Geklagt hatte die Verbraucherzentrale Baden-Württemberg. Bereits das Oberlandesgericht Stuttgart hatte der Verbraucherorganisation Recht gegeben. Der BGH hat nun das Urteil bestätigt und die Revision der Allianz zurückgewiesen.

Bei fondsgebundenen Riesterrenten werden Überschüsse und Erträge teilweise in Investmentfonds investiert. In Niedrigzinsphasen oder bei einer Erhöhung der Lebenserwartung der Versicherten ist es möglich, dass die ursprünglich errechnete Rente nicht mehr gesichert ist. Die Allianz behielt sich in ihren Allgemeinen Versicherungsbedingungen deshalb die Herabsetzung des sogenannten Rentenfaktors vor. Dazu ist es auch mehrfach gekommen.

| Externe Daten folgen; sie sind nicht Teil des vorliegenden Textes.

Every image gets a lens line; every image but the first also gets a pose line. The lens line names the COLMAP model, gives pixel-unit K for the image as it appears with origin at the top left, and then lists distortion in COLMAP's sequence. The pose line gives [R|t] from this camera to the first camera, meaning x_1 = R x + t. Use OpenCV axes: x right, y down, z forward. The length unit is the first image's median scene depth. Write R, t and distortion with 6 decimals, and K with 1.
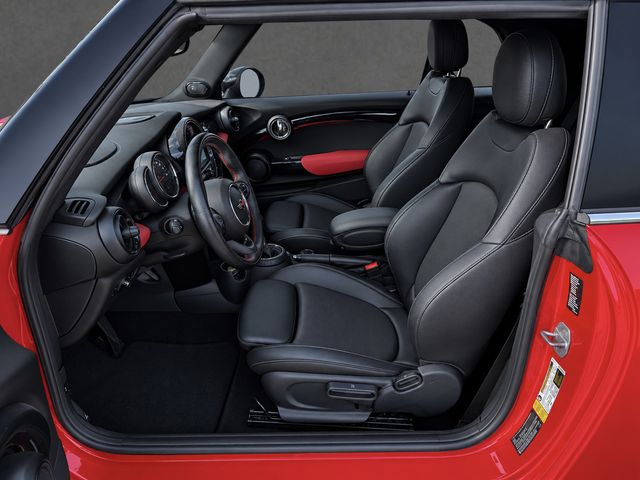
lens RADIAL K [[457.4, 0, 316.7], [0, 457.4, 240.7], [0, 0, 1]] dist [0.064668, -0.004813]
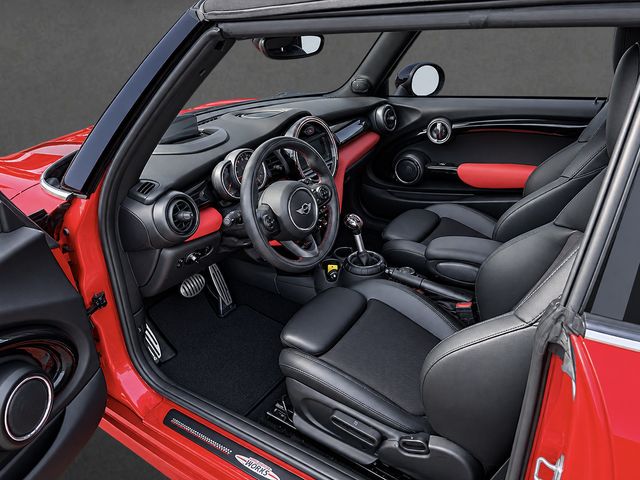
lens RADIAL K [[457.4, 0, 314.4], [0, 457.4, 238.3], [0, 0, 1]] dist [0.064668, -0.004813]
pose [[0.846244, 0.215984, -0.487054, 0.294164], [-0.204204, 0.975822, 0.077928, -0.079440], [0.492109, 0.033512, 0.869888, 0.107100]]
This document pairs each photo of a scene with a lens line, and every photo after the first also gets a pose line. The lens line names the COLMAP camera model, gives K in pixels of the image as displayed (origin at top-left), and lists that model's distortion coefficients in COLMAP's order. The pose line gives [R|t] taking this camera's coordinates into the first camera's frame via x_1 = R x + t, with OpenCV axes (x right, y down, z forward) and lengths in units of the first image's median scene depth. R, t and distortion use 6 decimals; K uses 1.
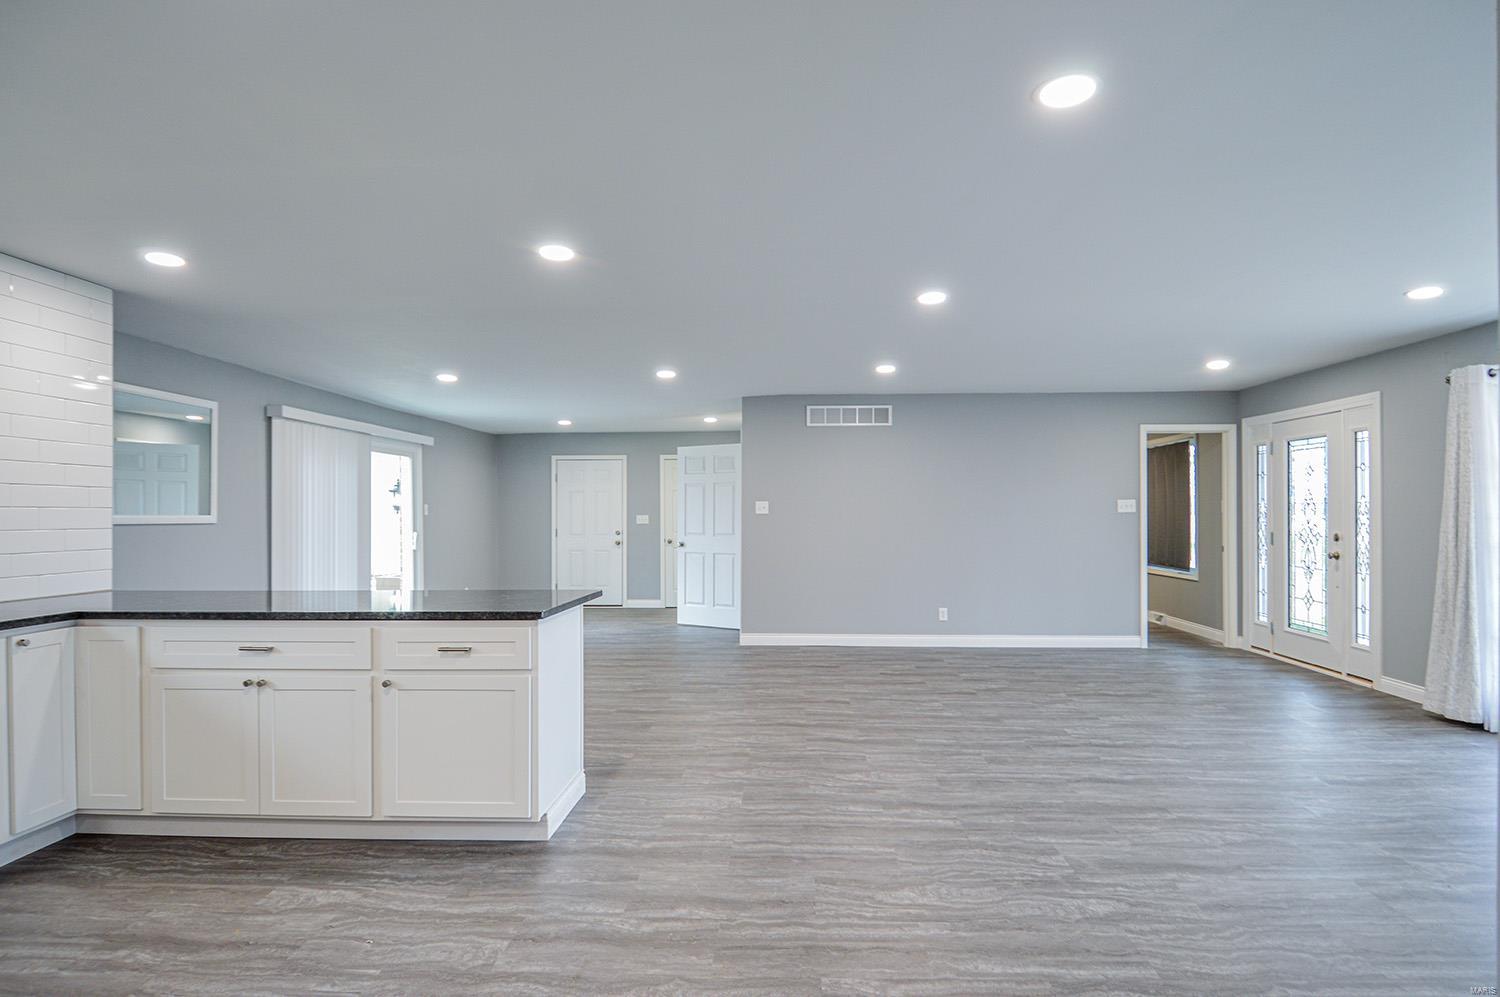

Aber die Klausel enthielt keine Wiederanhebung bei
verbesserter Marktlage. Dagegen klagte die Verbraucherzentrale
und bekam nun Recht. "Die Vereinbarung ist den
Versicherungsnehmern auch unter Berücksichtigung der Interessen
des Versicherers nicht zumutbar", hieß es in der
Urteilsbegründung. Zwar könne eine Versicherung angesichts der
Langfristigkeit der Verträge Störungen der versprochenen
Versicherungsleistungen nicht vermeiden. Unzumutbar sei es aber,
wenn der Versicherer nur zur Herabsetzung berechtigt sei, nicht
aber zur Wiederheraufsetzung. "Insoweit gilt das sogenannte
Symmetriegebot", erklärten die Richter.
 
Auch die in den Verträgen genannte Möglichkeit, dass
Versicherungsnehmer nach Kürzungen einmalige Zuzahlungen oder
dauerhaft eine erhöhte Prämie erhalten, gleiche die Nachteile
nicht aus. Denn die Prämienzahlungen seien in der Höhe
beschränkt, was durch die steuerliche Förderung der Versicherung
bedingt sei. Auch die Zusicherung der Allianz, bei verbesserten
Bedingungen den Rentenfaktor wieder nach oben anzupassen,
schaffe keinen Ausgleich, denn sie enthalte keine Verpflichtung.